3.1. EVITCTION

page-life-cycle

The lifecycle of a page in WiredTiger involves several key steps:

  1. Reading from Disk: Pages are initially read from disk into memory.
  2. Modification in Memory: Once in memory, pages can be modified, creating “dirty” pages.
  3. Reconciliation: The modified (dirty) pages are reconciled in memory and discarded once reconciliation is complete.
  4. Eviction Queue: Pages are then selected and added to the eviction queue, where they await removal from memory by the eviction thread.
  5. Eviction: The eviction thread discards “clean” pages directly from memory if no changes were made compared to the disk pages. For dirty pages, the thread writes the reconciled disk image to disk before discarding them from memory.

Now, let’s delve into how WiredTiger handles cache eviction to ensure efficient memory management.

WiredTiger’s in-memory cache is organized using a B-tree structure, with hazard pointers to ensure safe access to memory pages. B-tree nodes are managed at the page level, and the cache eviction policy follows a Least Recently Used (LRU) approach. The block manager handles raw block I/O operations like reading, writing, syncing, compressing, and checkpointing data. These blocks are efficiently managed in a skip list for fast indexing and allocation.

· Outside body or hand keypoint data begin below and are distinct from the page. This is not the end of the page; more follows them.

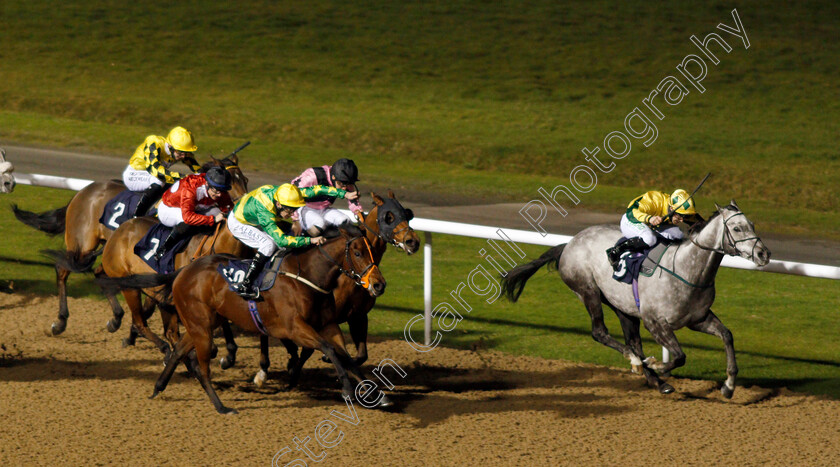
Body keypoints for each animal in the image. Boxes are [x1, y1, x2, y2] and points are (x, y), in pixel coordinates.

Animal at [99, 157, 249, 358]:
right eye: (231, 182)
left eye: (245, 180)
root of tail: (119, 230)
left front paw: (230, 352)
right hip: (128, 284)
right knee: (139, 320)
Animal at [251, 190, 418, 388]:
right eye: (389, 216)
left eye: (407, 214)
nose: (413, 241)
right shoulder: (319, 318)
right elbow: (309, 349)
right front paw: (294, 372)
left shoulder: (358, 315)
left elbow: (360, 355)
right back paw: (262, 371)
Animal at [502, 201, 772, 398]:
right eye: (737, 228)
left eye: (752, 224)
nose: (763, 253)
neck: (687, 270)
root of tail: (569, 243)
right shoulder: (656, 322)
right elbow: (679, 356)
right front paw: (656, 364)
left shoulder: (698, 318)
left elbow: (727, 335)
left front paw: (728, 386)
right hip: (588, 291)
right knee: (600, 333)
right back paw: (638, 362)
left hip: (623, 307)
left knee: (632, 341)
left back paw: (656, 380)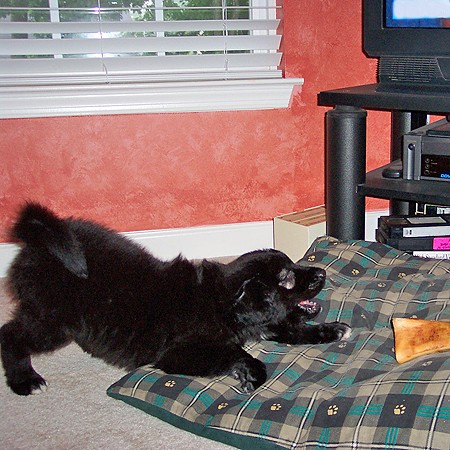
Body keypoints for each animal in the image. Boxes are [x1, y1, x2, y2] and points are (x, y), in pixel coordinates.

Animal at [0, 202, 352, 396]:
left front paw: (332, 329)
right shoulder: (176, 354)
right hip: (52, 321)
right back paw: (24, 380)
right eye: (286, 278)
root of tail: (38, 243)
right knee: (9, 333)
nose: (321, 273)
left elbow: (294, 330)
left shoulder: (265, 325)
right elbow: (233, 352)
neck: (219, 300)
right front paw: (249, 372)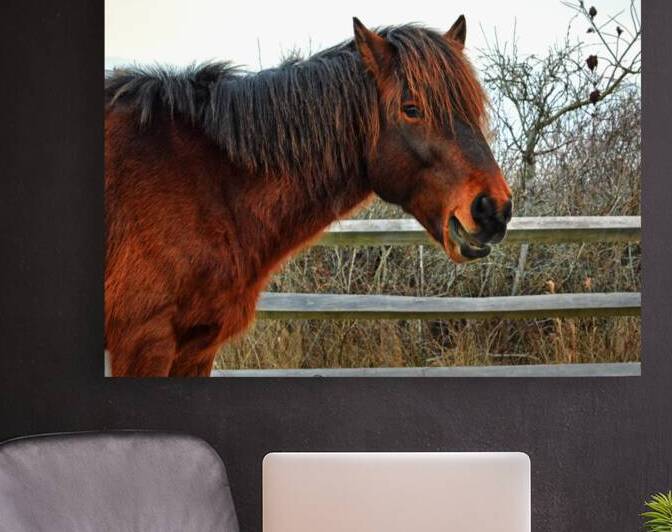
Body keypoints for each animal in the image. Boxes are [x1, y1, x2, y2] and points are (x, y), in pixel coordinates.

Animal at [104, 16, 513, 377]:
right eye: (411, 109)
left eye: (473, 109)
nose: (493, 209)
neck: (204, 183)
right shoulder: (145, 343)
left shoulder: (197, 349)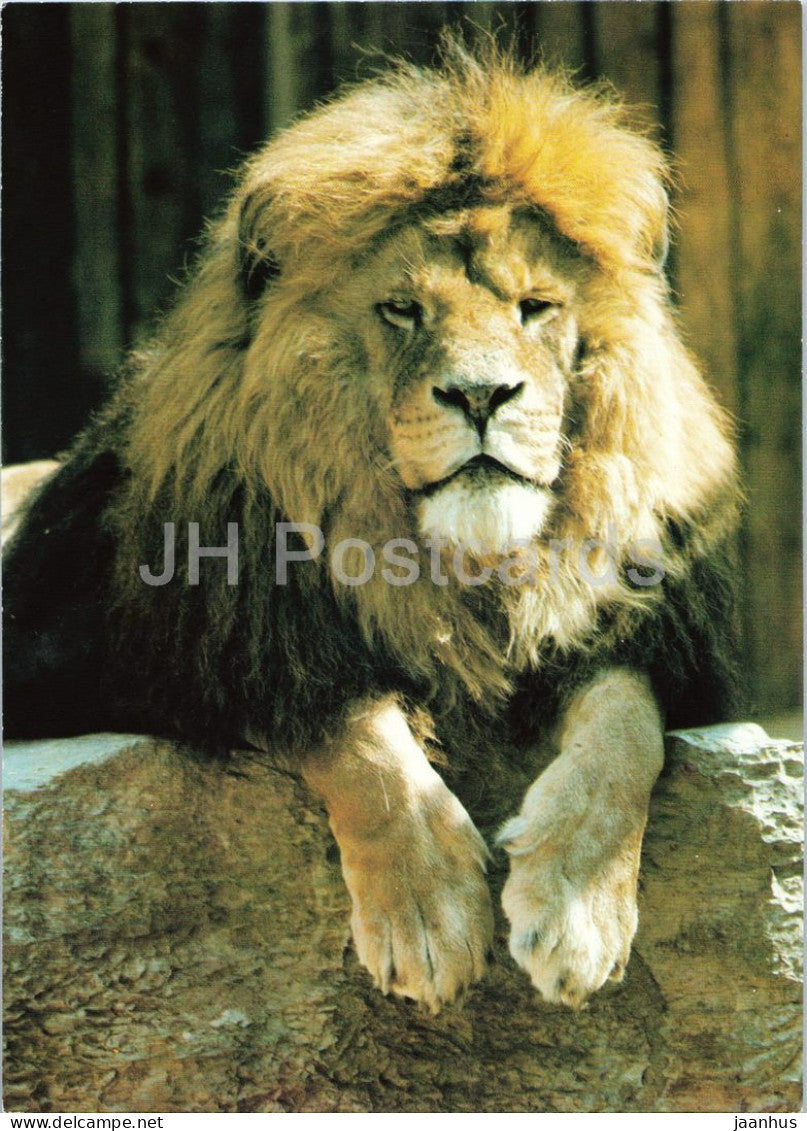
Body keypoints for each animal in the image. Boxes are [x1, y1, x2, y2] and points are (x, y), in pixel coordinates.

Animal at [4, 39, 741, 1011]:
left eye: (534, 307)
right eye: (403, 309)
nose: (481, 395)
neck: (463, 567)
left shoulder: (634, 633)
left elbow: (626, 726)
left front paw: (576, 908)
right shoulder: (226, 647)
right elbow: (358, 737)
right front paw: (428, 915)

Eviction is crucial for managing WiredTiger’s cache, as it ensures the cache size stays within user-defined limits. When the cache exceeds these limits, the eviction process is triggered to bring usage back under control. The upcoming sections will focus on how this eviction process works in detail.

Eviction Process Overview

  • Eviction Structures:
    Eviction is managed using WT_EVICT_QUEUE structures, which contain lists of WT_EVICT_ENTRY structures.

  • Eviction Components:
    The eviction process involves one eviction server, zero or more eviction worker threads, and three shared eviction queues (two ordinary queues and one urgent queue).

  • Hazard Pointers:
    Hazard pointers are used to track memory that is still in use. When a page (or piece of data) in the buffer pool is being accessed by a transaction, its address is registered with a hazard pointer. This prevents the page from being evicted while it is still in use, ensuring safe access to the data without corruption or loss. If a page has an associated hazard pointer, it will not be evicted.

Eviction Server

  • Eviction Server:
    The eviction server is responsible for finding pages that can be evicted. It walks through the trees, identifying evictable candidates, and sorts them based on their last access time. The oldest one-third of these candidates (simulating an approximate LRU algorithm) are then added to the eviction queues.

  • Worker Threads:
    Users can configure a minimum and maximum number of eviction worker threads. These threads pop pages from the queues and evict them. The number of worker threads can scale dynamically to optimize eviction performance while minimizing overhead.

  • Urgent Queue:
    Pages marked for forced eviction are placed on the urgent queue, which takes precedence over ordinary eviction queues.

  • Exclusive Access:
    If other threads are reading the content, the page cannot be evicted. The eviction process must lock and gain exclusive access to the page to prevent parallel access during eviction.

Clean vs. Dirty Data

  • Clean Data:
    Data in the cache that is identical to the version stored on disk.

  • Dirty Data:
    Data in the cache that has been modified and needs to be reconciled with the disk version.

Clean vs. Dirty Eviction

  • Clean Eviction:
    Involves removing a page from memory that has no dirty content, leaving it unchanged on disk.

  • Dirty Eviction:
    The dirty page undergoes reconciliation, where obsolete content is discarded, the latest values are written to the data store, and older values are moved to the history store. If a dirty page is selected for eviction, it is first written to a special file, such as the WiredTigerLAS.wt file, before being removed from the cache. This ensures that the changes are not lost and can be persisted to disk properly.